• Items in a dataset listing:
================================

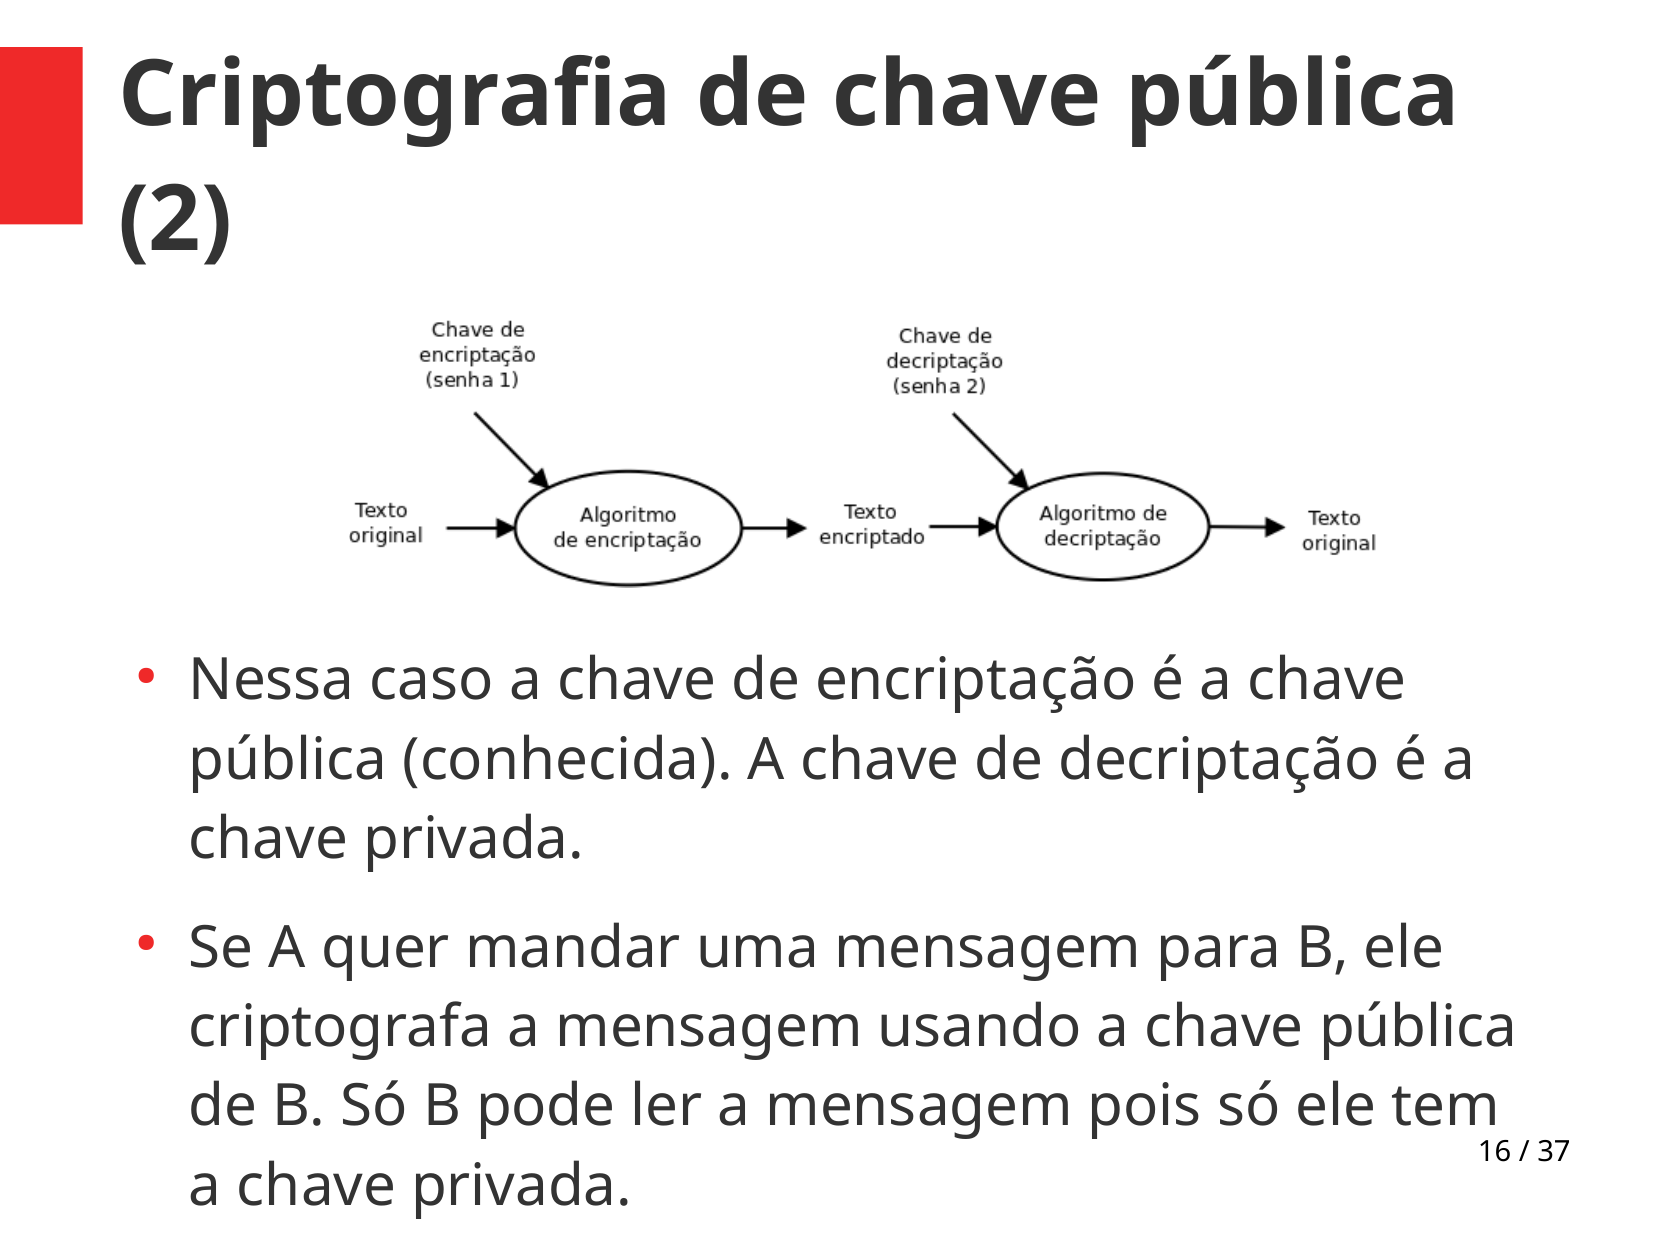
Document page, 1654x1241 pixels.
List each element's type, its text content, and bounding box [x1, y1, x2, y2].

picture [349, 318, 1382, 588]
list Nessa caso a chave de encriptação é a chave pública (conhecida). A chave de decriptação é a chave privada. Se A quer mandar uma mensagem para B, ele criptografa a mensagem usando a chave pública de B. Só B pode ler a mensagem pois só ele tem a chave privada. [118, 637, 1536, 1099]
title Criptografia de chave pública (2) [118, 45, 1571, 260]
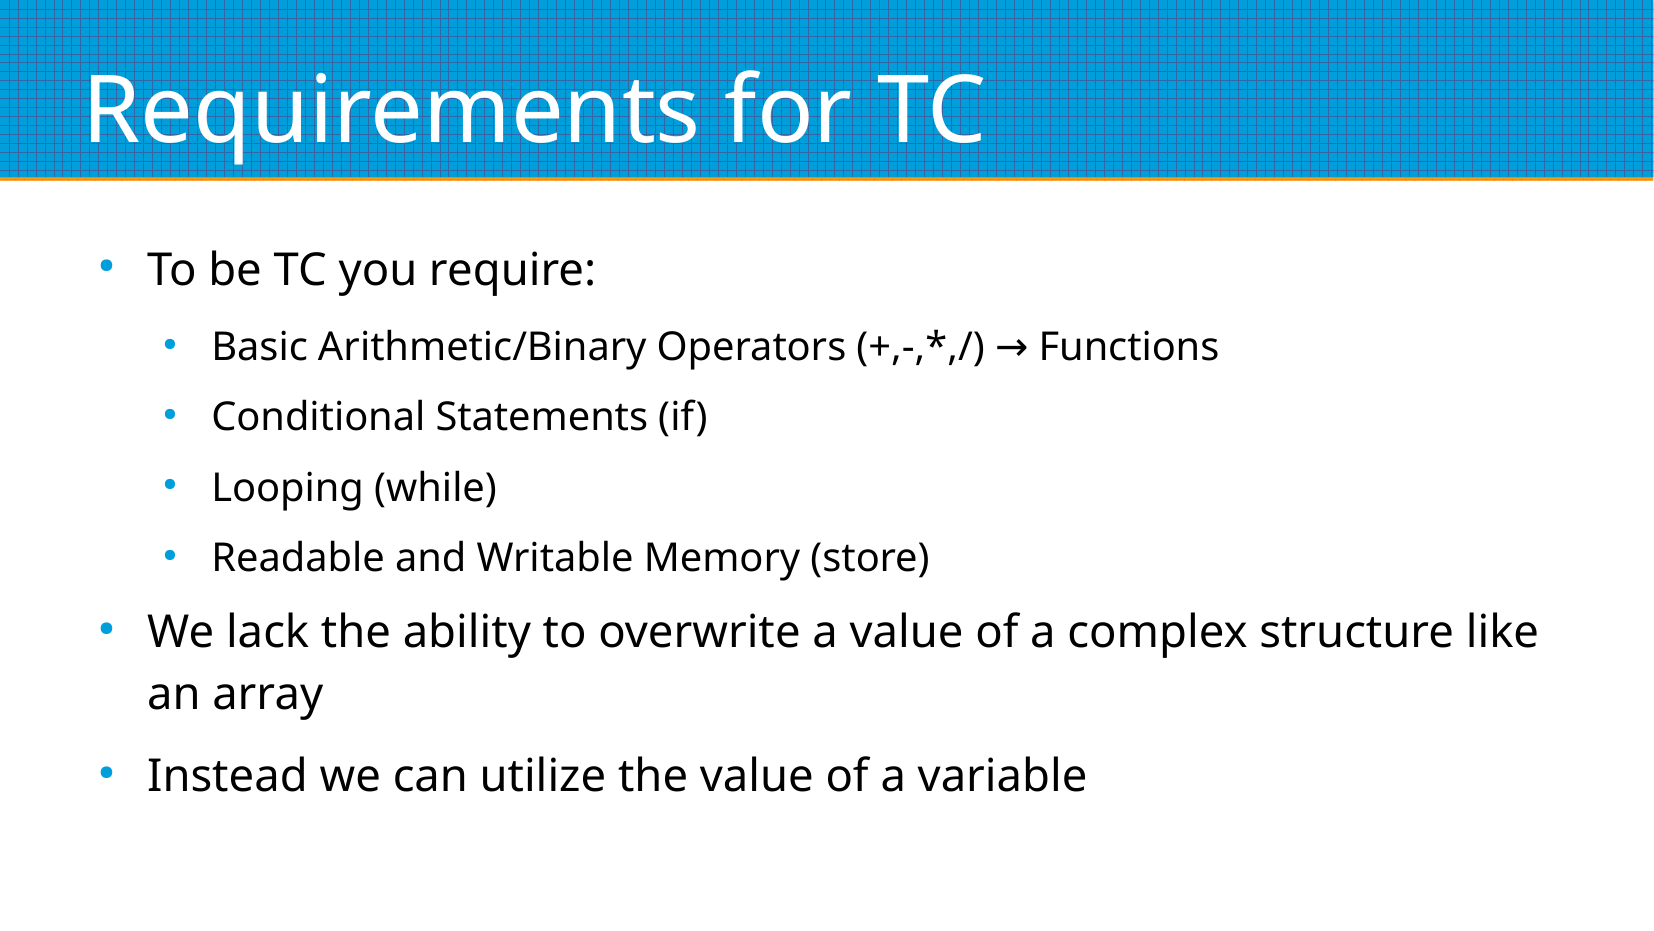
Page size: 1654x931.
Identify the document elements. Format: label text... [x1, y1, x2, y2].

title Requirements for TC [82, 14, 1571, 171]
list To be TC you require: Basic Arithmetic/Binary Operators (+,-,*,/) → Functions Conditional Statements (if) Looping (while) Readable and Writable Memory (store) We lack the ability to overwrite a value of a complex structure like an array Instead we can utilize the value of a variable [82, 236, 1563, 811]
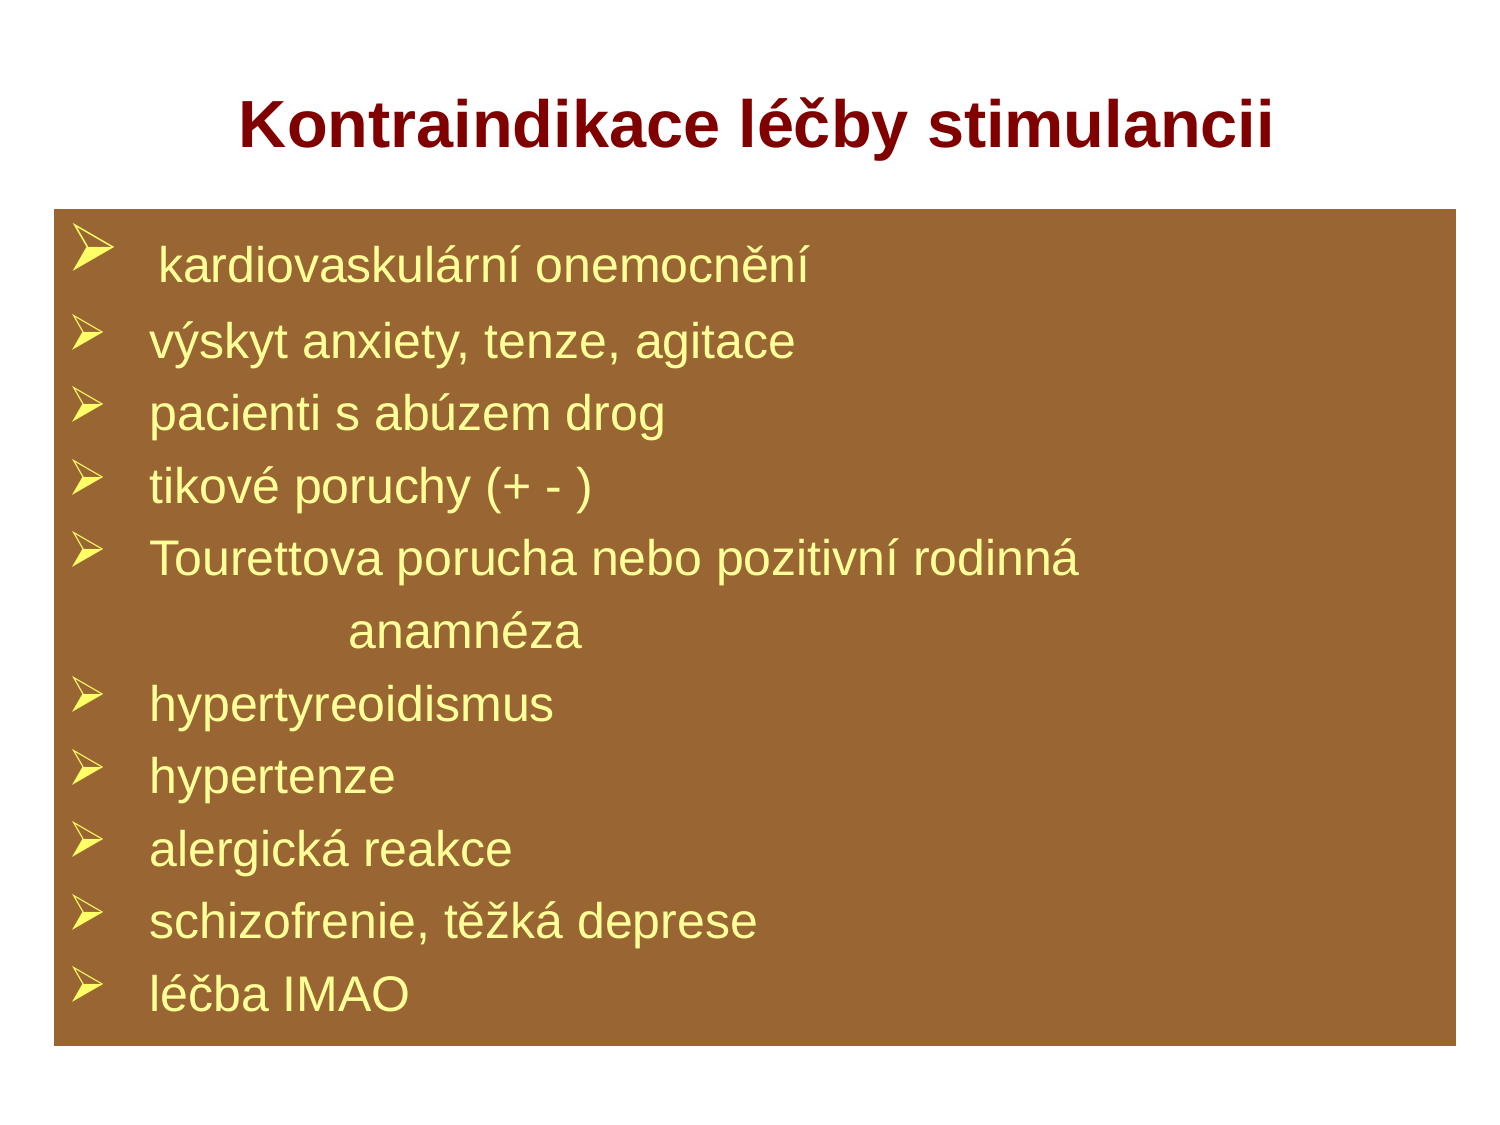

================================

• What the task asks:
Recast every line of the listing above as a JSON list of strings, one string per line, skipping blank lines. Leave the pictures out.

• Solution to this exercise:
[
  "Document page, 1654x1241 pixels.",
  "List each element's type, its text content, and bounding box [x1, y1, x2, y2].",
  "picture [349, 318, 1382, 588]",
  "list Nessa caso a chave de encriptação é a chave pública (conhecida). A chave de decriptação é a chave privada. Se A quer mandar uma mensagem para B, ele criptografa a mensagem usando a chave pública de B. Só B pode ler a mensagem pois só ele tem a chave privada. [118, 637, 1536, 1099]",
  "title Criptografia de chave pública (2) [118, 45, 1571, 260]",
  "Page size: 1654x931.",
  "Identify the document elements. Format: label text... [x1, y1, x2, y2].",
  "title Requirements for TC [82, 14, 1571, 171]",
  "list To be TC you require: Basic Arithmetic/Binary Operators (+,-,*,/) → Functions Conditional Statements (if) Looping (while) Readable and Writable Memory (store) We lack the ability to overwrite a value of a complex structure like an array Instead we can utilize the value of a variable [82, 236, 1563, 811]"
]